__Lesetext__
::::::::

Vor mittlerweile sieben Jahren begann ich, Lucy Maud Montgomerys Anne-Reihe zu lesen. Nach den beiden ersten Bänden schlief das Leseprojekt leider ein – zunächst wollte ich mich anderen Büchern widmen und später geriet das Projekt einfach in Vergessenheit. Doch die großartige Netflix-Adaption „Anne with an E“ wurde weiterverfolgt und geliebt. Auf der diesjährigen Leipziger Buchmesse wiederum entdeckte ich am Stand von Tokyopop die Manga-Adaption „Anne mit den roten Haaren“, die seit November 2024 erstmals auf Deutsch vorliegt. Bisher sind drei der insgesamt fünf Bände bei Tokyopop erschienen.
Band 1 und 2 von Yumiko Igarashis Manga begleiten Anne von ihrer Ankunft auf Green Gables über ihre ersten Freundschaften und die Rivalität mit Gilbert Blythe bis hin zu der berühmten Mutproben-Szene, bei der Anne auf dem Dach balanciert. Das entspricht fast der Hälfte von Lucy Maud Montgomerys erstem Anne-Band „Anne of Green Gables“.
Yumiko Igarashi hält sich inhaltlich sehr stark an die Vorlage – nur eben deutlich kürzer erzählt. Das führt dazu, dass bestimmte interpersonelle Entwicklungen mit mehr Tempo ablaufen (müssen). So entwickelt Marilla Anne gegenüber deutlich schneller Verständnis, öffnet sich leichter und zeigt sich seltener streng als im Buch oder in der Netflix-Serie. Auch mit Tratschtante und Möchtegern-Dorfpolizistin Rachel Lynde gibt es nur den berühmten Konflikt bei der ersten Begegnung – danach taucht Mrs. Lynde selten auf und es geht durchweg harmonisch zu.

::::::::

Schreiben Sie den Abschnitt des Lesetextes, der mit den Worten „Band 1 und 2“ einsetzt und mit „durchweg harmonisch zu.“ schließt, wortgetreu ab. Das Material stammt aus einer anderen Quelle als der Lesetext.

__Vorgegebenes Material__

::::::::

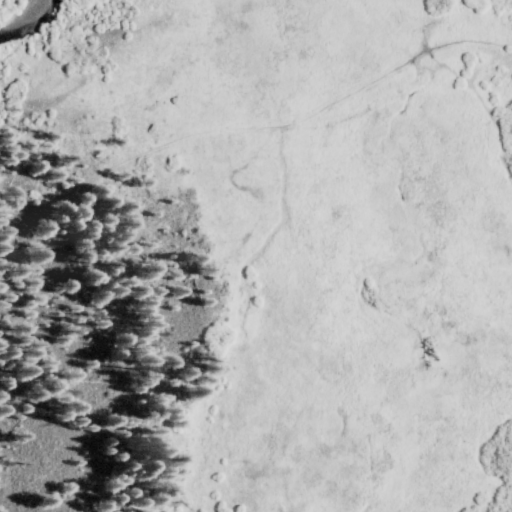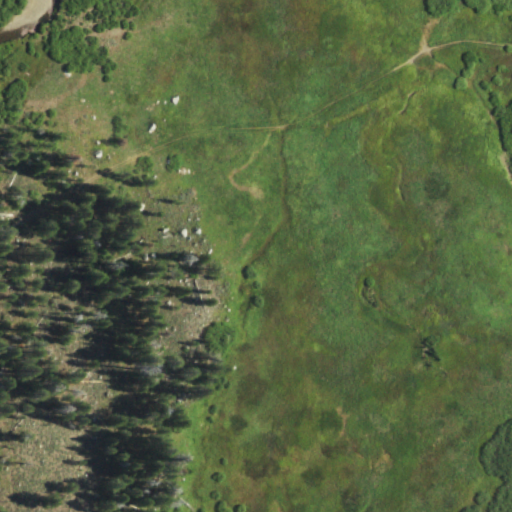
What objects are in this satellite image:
river: (22, 21)
road: (254, 128)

::::::::

__Lösung__
Band 1 und 2 von Yumiko Igarashis Manga begleiten Anne von ihrer Ankunft auf Green Gables über ihre ersten Freundschaften und die Rivalität mit Gilbert Blythe bis hin zu der berühmten Mutproben-Szene, bei der Anne auf dem Dach balanciert. Das entspricht fast der Hälfte von Lucy Maud Montgomerys erstem Anne-Band „Anne of Green Gables“.
Yumiko Igarashi hält sich inhaltlich sehr stark an die Vorlage – nur eben deutlich kürzer erzählt. Das führt dazu, dass bestimmte interpersonelle Entwicklungen mit mehr Tempo ablaufen (müssen). So entwickelt Marilla Anne gegenüber deutlich schneller Verständnis, öffnet sich leichter und zeigt sich seltener streng als im Buch oder in der Netflix-Serie. Auch mit Tratschtante und Möchtegern-Dorfpolizistin Rachel Lynde gibt es nur den berühmten Konflikt bei der ersten Begegnung – danach taucht Mrs. Lynde selten auf und es geht durchweg harmonisch zu.